The deadline for entry is this Friday, July 1st. The winner will be announced next week. Good luck, everyone!


  1. Joe Campbell

    Somebody misinterpreted the army’s order of “bombshells”.

    After today, the soldiers were damn sure to remember the difference between their rifles and their “guns”.

    Casual Fridays in the army.

    The women’s movement made a much needed PR change.

    The army’s new strategy, code named, “I’m up here”.

    This is what happens when you put the strip club next to the army surplus store.

    The women’s outfit finally catches on to Corporal Klinger’s thievery.

    If Michael Bay directed “Saving Private Ryan”.

    Wet dreams of the Marines.

    This is what happens when you try to re-envision “The Wizard of Oz” for the 30th time.

  2. Trey Sanford

    Seriously? Not one of the soldiers is sneaking a look? With soldiers that well trained how exactly are they losing this war?

  3. Christian Aldridge

    Soldier (sighing, bows head): “that is so NOT what’s waiting for me back home”

  4. Andrew Nixon

    This is sure enough a bizarre sight in the middle of all this shit!
    Disneyland? Fuck, man, this is better than Disneyland!
    Do you feel dizzy? Do you feel faint! Jesus H. Christ! I think you’ve got a hard-on!
    This baby-san looks like she can suck the chrome off a trailer hitch.

  5. slade

    I asked for guns n ammo, but i wanted ‘guns’ and ‘ammo’ not a photo shoot for their centrefold

  6. “YES! Alas, my army of jailbait has made the robot Nazi’s surrender! Now, time for pie!”

    “HEADLINE: Pre-pubescent girls with pituitary problems prance with pride piddling through WWII piss”.

    “Wait…the guy who made this is making the next ‘Superman’? …fuck.”

  7. William

    All ten entries at once!
    (1) The men hadn’t seen a woman in a good, long time… With all the hookers wandering around it’d probably be longer still…

    (2) “I’m telling you man, that’s Lance Henrickson in the background!”

    (3) These Twilight films are getting more and more pale with every installment…

    (4) See, you all are stupid, they’re going to be looking for army guys!

    (5) The CIA would later revise the “dress code optional” clause for all future spies used in the war after the capture and execution.

    (6) The soldiers began to mutter their misgivings amongst each other… There had to be a shower in the ladies camp. They would attack at dawn.

    (7) Many Japanese spies during World War II were captured for this simple reason… They’d forgotten to remove the school girl outfits and katanas.
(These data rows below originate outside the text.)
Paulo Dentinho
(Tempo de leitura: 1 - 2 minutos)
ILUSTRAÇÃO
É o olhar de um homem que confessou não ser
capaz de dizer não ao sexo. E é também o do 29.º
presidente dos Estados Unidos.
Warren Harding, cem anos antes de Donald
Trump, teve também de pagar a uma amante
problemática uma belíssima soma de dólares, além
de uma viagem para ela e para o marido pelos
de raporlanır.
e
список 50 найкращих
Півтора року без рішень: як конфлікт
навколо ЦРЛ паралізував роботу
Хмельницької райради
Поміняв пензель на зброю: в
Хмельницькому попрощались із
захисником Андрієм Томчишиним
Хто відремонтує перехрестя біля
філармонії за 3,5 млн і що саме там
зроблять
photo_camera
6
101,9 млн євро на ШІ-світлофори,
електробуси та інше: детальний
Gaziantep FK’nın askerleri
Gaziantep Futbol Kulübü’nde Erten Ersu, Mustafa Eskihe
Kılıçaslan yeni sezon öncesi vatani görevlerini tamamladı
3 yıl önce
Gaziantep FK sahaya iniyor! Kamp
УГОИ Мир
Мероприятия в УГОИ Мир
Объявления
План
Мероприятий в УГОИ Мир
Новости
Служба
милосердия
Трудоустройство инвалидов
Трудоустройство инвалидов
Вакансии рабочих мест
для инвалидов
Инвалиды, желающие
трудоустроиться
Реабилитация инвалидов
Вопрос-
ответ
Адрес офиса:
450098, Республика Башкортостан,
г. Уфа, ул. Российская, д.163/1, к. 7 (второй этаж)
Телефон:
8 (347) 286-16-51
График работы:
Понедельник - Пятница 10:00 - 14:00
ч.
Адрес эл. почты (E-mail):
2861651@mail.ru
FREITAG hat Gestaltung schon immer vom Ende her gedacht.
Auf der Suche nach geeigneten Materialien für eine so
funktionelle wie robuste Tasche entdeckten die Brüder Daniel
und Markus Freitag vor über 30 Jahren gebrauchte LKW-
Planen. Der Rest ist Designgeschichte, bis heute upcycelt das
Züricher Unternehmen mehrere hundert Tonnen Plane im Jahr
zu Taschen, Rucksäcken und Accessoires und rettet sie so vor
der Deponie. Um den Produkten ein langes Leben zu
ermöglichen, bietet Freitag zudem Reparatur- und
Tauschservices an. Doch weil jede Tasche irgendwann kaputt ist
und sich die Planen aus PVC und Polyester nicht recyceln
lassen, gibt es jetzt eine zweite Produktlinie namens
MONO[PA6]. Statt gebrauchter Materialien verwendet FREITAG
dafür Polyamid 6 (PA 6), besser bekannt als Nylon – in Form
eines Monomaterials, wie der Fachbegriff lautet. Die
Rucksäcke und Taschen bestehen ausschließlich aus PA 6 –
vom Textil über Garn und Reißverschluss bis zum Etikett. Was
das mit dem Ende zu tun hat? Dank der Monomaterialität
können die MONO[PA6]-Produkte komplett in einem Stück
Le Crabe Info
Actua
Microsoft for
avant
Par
    (8) I’m going to go out on a limb, and say this reboot of “Good Morning Vietnam” is probably missing the point…

    (9) Though the school play had wonderful special effects, many of the parents could not hold off the feeling that it’s historic accuracy should be called into question.

    (10) This deleted scene from upcoming “Captain America: The First Avenger” would’ve introduced a new villain known as “The Crimson Harlot”.

  8. 1)
    Hot girls walking!
    Hot girls walking!
    We got some hot girls walking here!

    Zack Snyder’s Series of Unfortunate Events: The Hellacious Harem

    “Oi, come on lads! War may be hell but look! Gorgeous tarts in skimpy outfits!”
    “Sir…you do realize this is Her Majesty’s 1st Eunuch Brigade?”